_Extrait choisi_.
===============
Réunion du 11 février 2009 à 21h30
Réforme de l'hôpital — Article 1er

Photo issue du site de l'Assemblée nationale ou de WikipediaJean-Paul Lecoq :

En redéfinissant les établissements de santé et les missions de service public qu'ils peuvent remplir, cet article vise à permettre aux établissements privés de participer à certaines missions de service public, cinquante ans après les ordonnances Debré de 1958. Cette disposition rompt radicalement avec la notion de service public hospitalier à la française et vient parachever un processus engagé depuis une quinzaine d'années.

D'après un rapport récemment publié par la banque Dexia, entre 1995 et 2005, 62 % des hôpitaux publics français ont subi des recompositions diverses, et un tiers ont disparu. Ces recompositions hospitalières qui, selon ce rapport, ne répondent à aucune vision d'ensemble de l'aménagement du territoire au niveau national, ont avant tout bénéficié au secteur privé en lui permettant de réaliser aujourd'hui 66 % de l'activité chirurgicale. C'était l'inverse il y a encore vingt ans. Cela aboutit, dans certaines régions, à d'inquiétantes situations de monopole. À Carpentras ou à Châteaubriant, par exemple, toute la chirurgie est réalisée par le secteur commercial. À Nevers, les deux urologues qui exerçaient à l'hôpital sont partis dans le privé et toute la chirurgie urologique est maintenant réalisée par les cliniques.

Outre qu'elle porte atteinte au libre choix des patients et à l'accès aux soins, cette situation est dangereuse. En effet, les actionnaires italiens, britanniques ou américains de la Générale de santé, de Vitalia, de Médi-partenaires ou de Capio exigent des taux de rentabilité importants et pourraient être amenés à fermer des établissements qu'ils jugeraient insuffisamment rentables au regard des critères boursiers, lesquels n'ont pas grand-chose à voir avec la santé publique. Permettez-moi de m'interroger sur ces taux de rentabilité exigés et sur les bénéfices engrangés par certaines cliniques privées, bénéfices payés par la collectivité alors même que l'assurance maladie est déficitaire.

On aurait pu attendre du Gouvernement qu'il prenne les mesures nécessaires pour favoriser une reconquête du territoire par les hôpitaux publics, en arrêtant la fermeture des hôpitaux et des maternités de proximité et en prenant des mesures permettant de les rendre plus attractifs pour les médecins. Hélas, il n'en est rien. Le projet de loi non seulement prend acte de cette prépondérance des cliniques privées, sans tenter de la corriger, mais avance même des mesures qui aggraveront cette situation.
===============
_Consigne_.
Transcrivez sans rien modifier le passage de l'extrait sur la réforme de l'hôpital qui va de "En redéfinissant les" jusqu'à "une quinzaine d'années.". Les items proviennent d'une source distincte de l'extrait.
===============
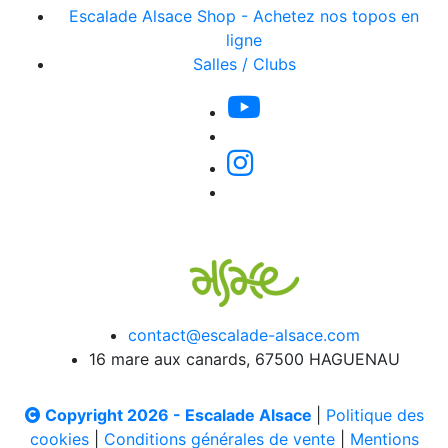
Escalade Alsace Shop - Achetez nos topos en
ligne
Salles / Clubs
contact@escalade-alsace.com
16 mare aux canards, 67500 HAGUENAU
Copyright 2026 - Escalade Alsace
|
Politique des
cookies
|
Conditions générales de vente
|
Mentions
===============
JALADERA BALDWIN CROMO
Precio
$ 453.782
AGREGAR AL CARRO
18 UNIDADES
===============
_Résultat_.
En redéfinissant les établissements de santé et les missions de service public qu'ils peuvent remplir, cet article vise à permettre aux établissements privés de participer à certaines missions de service public, cinquante ans après les ordonnances Debré de 1958. Cette disposition rompt radicalement avec la notion de service public hospitalier à la française et vient parachever un processus engagé depuis une quinzaine d'années.